§ What you should do: Reproduce the lines exactly, starting at the line that contains "What is the label" and ending at the line that contains "How many slices are in this pie chart?", with both of those lines included.

§ Data for review:

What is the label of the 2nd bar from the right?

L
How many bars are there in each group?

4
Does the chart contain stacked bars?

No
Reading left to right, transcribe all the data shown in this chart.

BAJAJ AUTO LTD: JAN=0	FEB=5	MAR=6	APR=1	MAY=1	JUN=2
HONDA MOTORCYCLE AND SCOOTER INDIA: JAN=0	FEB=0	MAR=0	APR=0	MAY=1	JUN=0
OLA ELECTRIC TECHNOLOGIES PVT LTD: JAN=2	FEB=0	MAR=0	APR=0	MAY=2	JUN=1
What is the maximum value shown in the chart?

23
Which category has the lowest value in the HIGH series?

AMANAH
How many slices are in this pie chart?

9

==

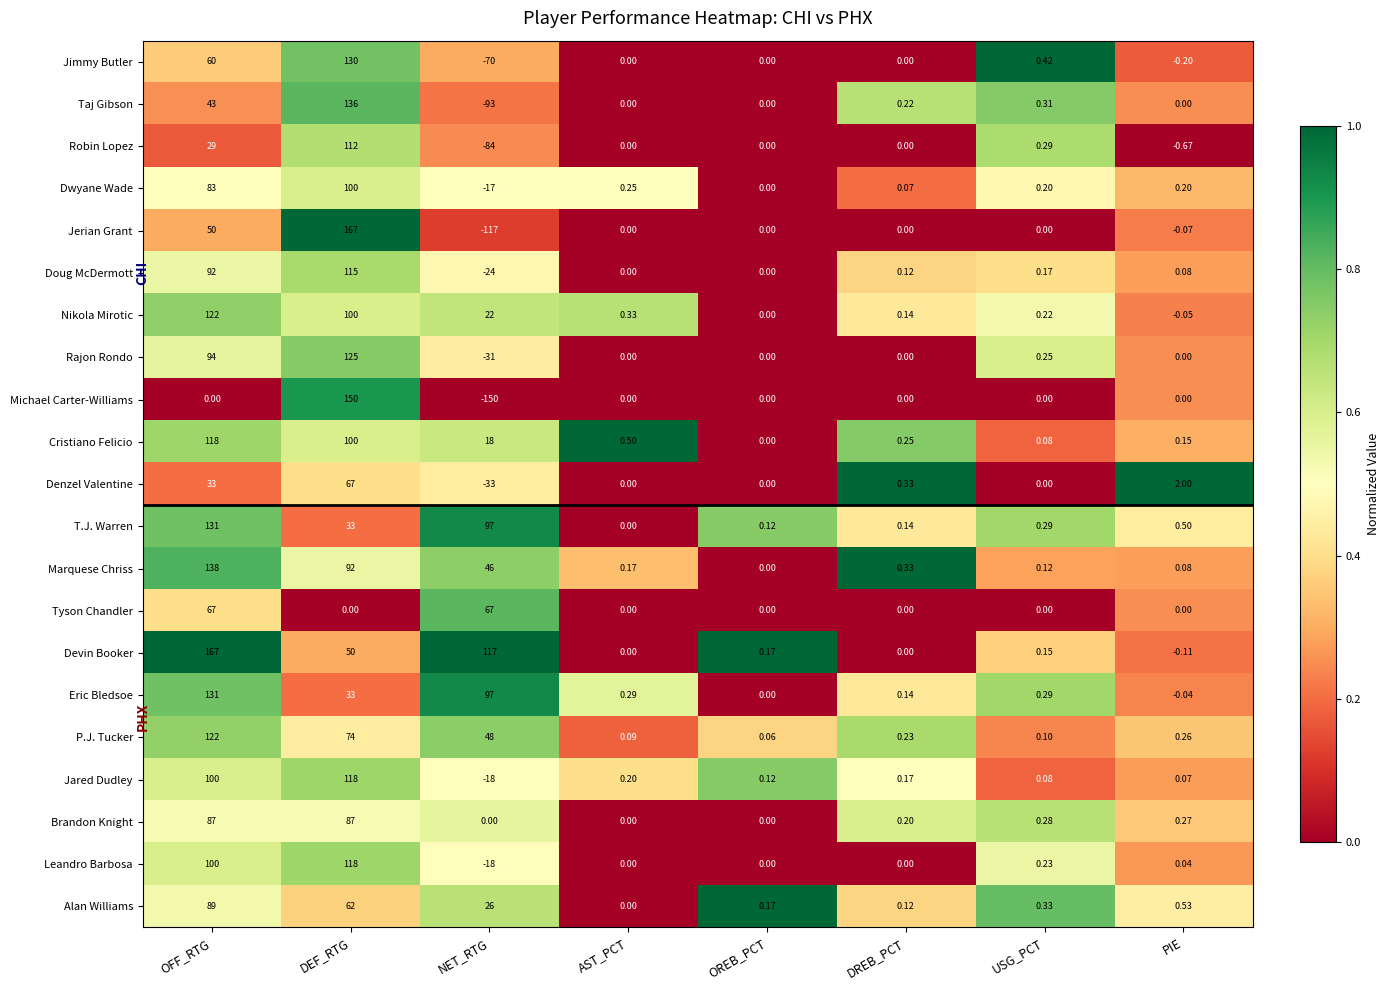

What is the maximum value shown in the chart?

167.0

--

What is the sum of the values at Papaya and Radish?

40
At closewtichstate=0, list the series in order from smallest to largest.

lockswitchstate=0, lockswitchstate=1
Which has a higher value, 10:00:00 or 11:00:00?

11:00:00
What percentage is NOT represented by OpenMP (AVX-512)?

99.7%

§ Written solution:
What is the label of the 2nd bar from the right?

L
How many bars are there in each group?

4
Does the chart contain stacked bars?

No
Reading left to right, transcribe all the data shown in this chart.

BAJAJ AUTO LTD: JAN=0	FEB=5	MAR=6	APR=1	MAY=1	JUN=2
HONDA MOTORCYCLE AND SCOOTER INDIA: JAN=0	FEB=0	MAR=0	APR=0	MAY=1	JUN=0
OLA ELECTRIC TECHNOLOGIES PVT LTD: JAN=2	FEB=0	MAR=0	APR=0	MAY=2	JUN=1
What is the maximum value shown in the chart?

23
Which category has the lowest value in the HIGH series?

AMANAH
How many slices are in this pie chart?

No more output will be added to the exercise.